Laporan Wartawan Gridhot.ID, Angriawan Cahyo Pawenang
Gridhot.ID - Sedang heboh terkait pemberitaan seorang pria yang menggugat mantan kekasihnya karena ditinggal menikah dengan laki-laki lain.
Dikutip Gridhot dari Kompas.com, kejadian ini terjadi di Kabupaten Sikka, Nusa Tenggara Timur (NTT).
Pria yang diketahui bernama Alfridus Aliyanto (41) yang merupakan warga Desa Blatatin itu menggugat mantan kekasihnya sendiri.
Mantan kekasihnya yang bernama Fransiska Nona Liin dituntut untuk mengembalikan uang sebesar Rp 40.825.000 yang telah dikeluarkan Alfridus untuknya.
Keduanya diketahui telah menjalin hubungan selama tiga tahun lamanya.
Dikutip Gridhot dari tayangan Kompas TV pada Jumat (2/8/2019), Alfridus awalnya memiliki perjanjian jika mantan kekasihnya harus mengembalikan uang yang telah dia keluarkan selama pacaran 10 kali lipat jika menikah dengan laki-laki lain.
"Februari, saudara minta balikan lagi sama saya.
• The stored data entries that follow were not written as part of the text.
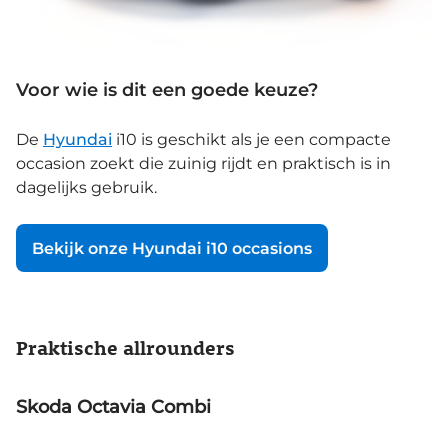
Voor wie is dit een goede keuze?
De
Hyundai
i10 is geschikt als je een compacte
occasion zoekt die zuinig rijdt en praktisch is in
dagelijks gebruik.
Bekijk onze Hyundai i10 occasions
Praktische allrounders
Skoda Octavia Combi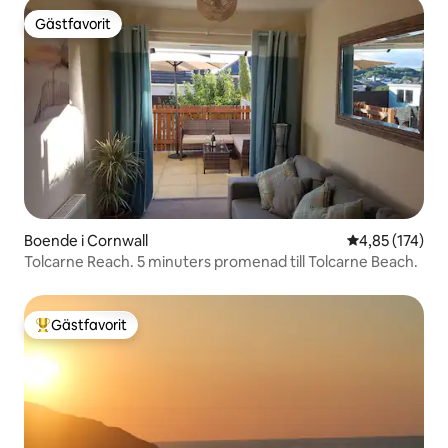
Gästfavorit
Gästfavorit
Boende i Cornwall
4,85 av 5 i ge
4,85 (174)
Tolcarne Reach. 5 minuters promenad till Tolcarne Beach.
Gästfavorit
Populär gästfavorit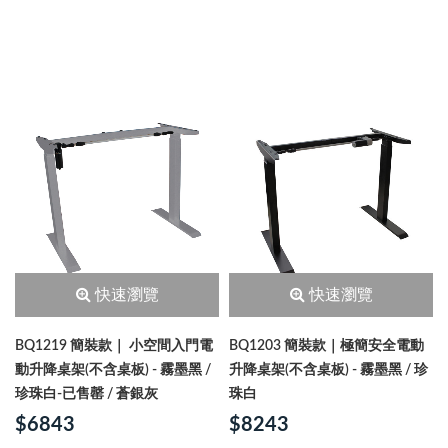
快速瀏覽
快速瀏覽
BQ1219 簡裝款｜ 小空間入門電
BQ1203 簡裝款｜極簡安全電動
動升降桌架(不含桌板) - 霧墨黑 /
升降桌架(不含桌板) - 霧墨黑 / 珍
珍珠白-已售罄 / 蒼銀灰
珠白
$6843
$8243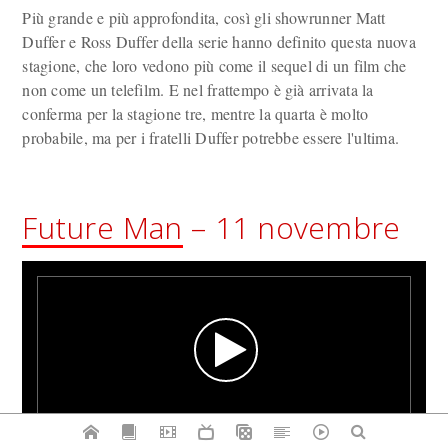
Più grande e più approfondita, così gli showrunner Matt
Duffer e Ross Duffer della serie hanno definito questa nuova
stagione, che loro vedono più come il sequel di un film che
non come un telefilm. E nel frattempo è già arrivata la
conferma per la stagione tre, mentre la quarta è molto
probabile, ma per i fratelli Duffer potrebbe essere l'ultima.
Future Man
– 11 novembre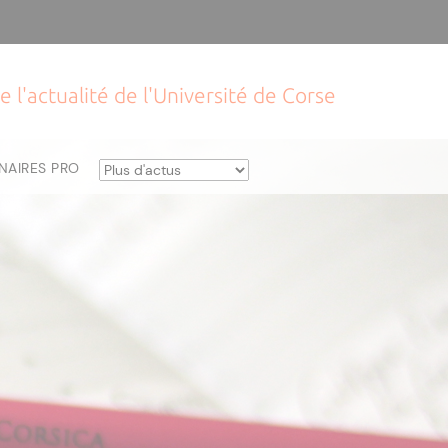
e l'actualité de l'Université de Corse
NAIRES PRO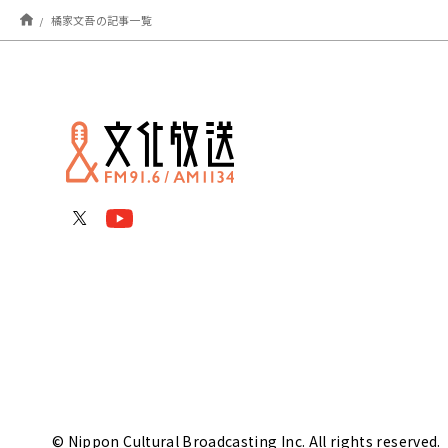
橘家文吾の記事一覧
© Nippon Cultural Broadcasting Inc. All rights reserved.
Habis karena pengeluaran uang saya terlalu banyak," kata Alfridus.
"Di bulan enam tahun 2016, saya ada bikin pernyataan bahwa besok lusa kalau saudara kawin dengan laki laki lain, uang saya harus dikembalikan 10 kali lipat. Pernyataan itu lewat telpon. Dan saudara sudah mengakui semuanya," tambahnya menjelaskan.
Alfridus menggugat mantan kekasihnya sendiri dengan pasal wanprestasi.
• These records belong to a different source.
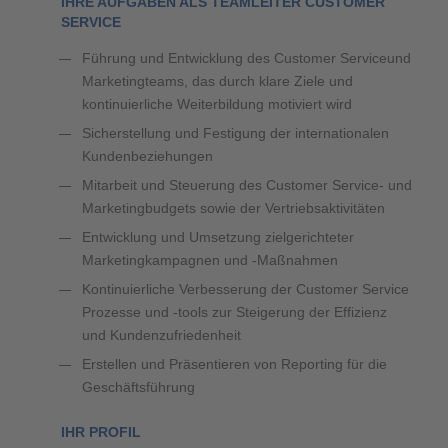
IHRE AUFGABEN ALS TEAMLEITER CUSTOMER
SERVICE
Führung und Entwicklung des Customer Serviceund
Marketingteams, das durch klare Ziele und
kontinuierliche Weiterbildung motiviert wird
Sicherstellung und Festigung der internationalen
Kundenbeziehungen
Mitarbeit und Steuerung des Customer Service- und
Marketingbudgets sowie der Vertriebsaktivitäten
Entwicklung und Umsetzung zielgerichteter
Marketingkampagnen und -Maßnahmen
Kontinuierliche Verbesserung der Customer Service
Prozesse und -tools zur Steigerung der Effizienz
und Kundenzufriedenheit
Erstellen und Präsentieren von Reporting für die
Geschäftsführung
IHR PROFIL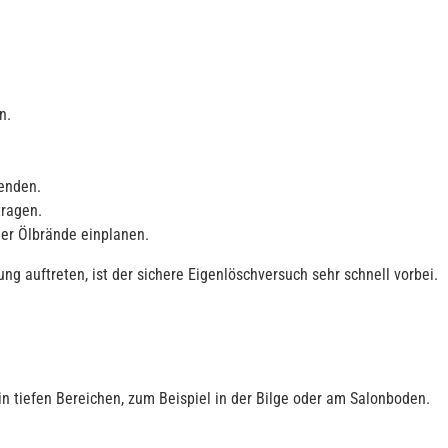
n.
wenden.
tragen.
er Ölbrände einplanen.
ng auftreten, ist der sichere Eigenlöschversuch sehr schnell vorbei.
 in tiefen Bereichen, zum Beispiel in der Bilge oder am Salonboden.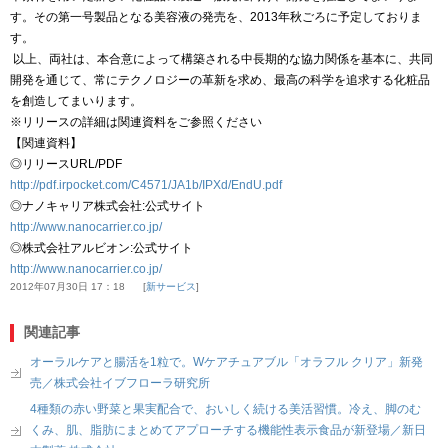
す。その第一号製品となる美容液の発売を、2013年秋ごろに予定しておりま
す。
以上、両社は、本合意によって構築される中長期的な協力関係を基本に、共同
開発を通じて、常にテクノロジーの革新を求め、最高の科学を追求する化粧品
を創造してまいります。
※リリースの詳細は関連資料をご参照ください
【関連資料】
◎リリースURL/PDF
http://pdf.irpocket.com/C4571/JA1b/IPXd/EndU.pdf
◎ナノキャリア株式会社:公式サイト
http://www.nanocarrier.co.jp/
◎株式会社アルビオン:公式サイト
http://www.nanocarrier.co.jp/
2012年07月30日 17：18
新サービス
関連記事
オーラルケアと腸活を1粒で。Wケアチュアブル「オラフル クリア」新発
売／株式会社イブフローラ研究所
4種類の赤い野菜と果実配合で、おいしく続ける美活習慣。冷え、脚のむ
くみ、肌、脂肪にまとめてアプローチする機能性表示食品が新登場／新日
Dalam poin yang diajukan, penggugat menderita kerugian Rp 40.825.000 dan meminta mantan kekasihnya atau tergugat untuk membayar atau mengembalikan seluruh kerugian kepada penggugat dengan nilai yang sama.
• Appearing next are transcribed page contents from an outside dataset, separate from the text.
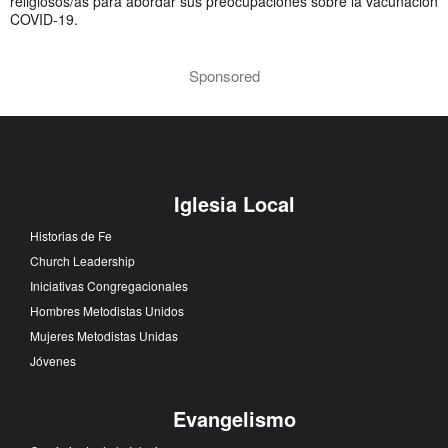
religiosos/as para abordar sus preocupaciones sobre la vacunación
COVID-19.
Sponsored
Iglesia Local
Historias de Fe
Church Leadership
Iniciativas Congregacionales
Hombres Metodistas Unidos
Mujeres Metodistas Unidas
Jóvenes
Evangelismo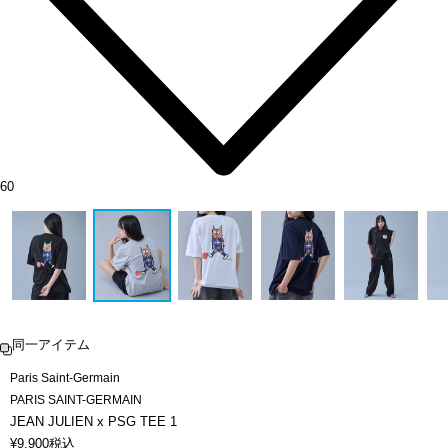
60
同一アイテム
Paris Saint-Germain
PARIS SAINT-GERMAIN
JEAN JULIEN x PSG TEE 1
¥
9,900
税込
Menilik dari kasus ini, apa itu pasal wanprestasi?
Apakah segala perjanjian yang dilanggar bisa digugat dengan pasal ini?
Dikutip Gridhot dari Hukumonline, istilah wanprestasi berasal dari bahasa Belanda yang berarti prestasi buruk.
Wanprestasi dapat berupa tidak melaksanakan apa yang diperjanjikan, melaksanakan yang diperjanjikan tapi tidak sebagaimana mestinya, melaksanakan apa yang diperjanjikan tapi terlambat, melakukan sesuatu yang menurut perjanjian tidak boleh dilakukan.
Pihak yang merasa dirugikan bisa menuntuk pemenuhan, pembatalan, atau ganti rugi dalam perjanjian.
Namun bukan berarti perjanjian apa saja bisa diselesaikan dengan pasal wanprestasi.
Pasalnya, masih ada celah yang bisa dimanfaatkan debitur nantinya.
Ada baiknya jika kedua pihak sedari awal memang membuat pernyataan tertulis atas perjanjian yang dibutuhkan.
Meski berbeda, pasal wanprestasi terkadang bisa digabungkan dengan perbuatan melawan hukum.
Misalnya A yang sedang mengontrak rumah B, tidak membayar uang sewa yang telah disepakati. Selain belum membayar uang sewa, ternyata A juga merusak pintu rumah B.
Namun kalau akan mengajukan gugatan perbuatan melawan hukum, penggugat harus siap-siap untuk membuktikan dan menunjukkan bahwa bukan hanya ada suatu perbuatan melawan hukum, tetapi ada juga unsur kesalahan (schuld) yang dilakukan oleh Tergugat.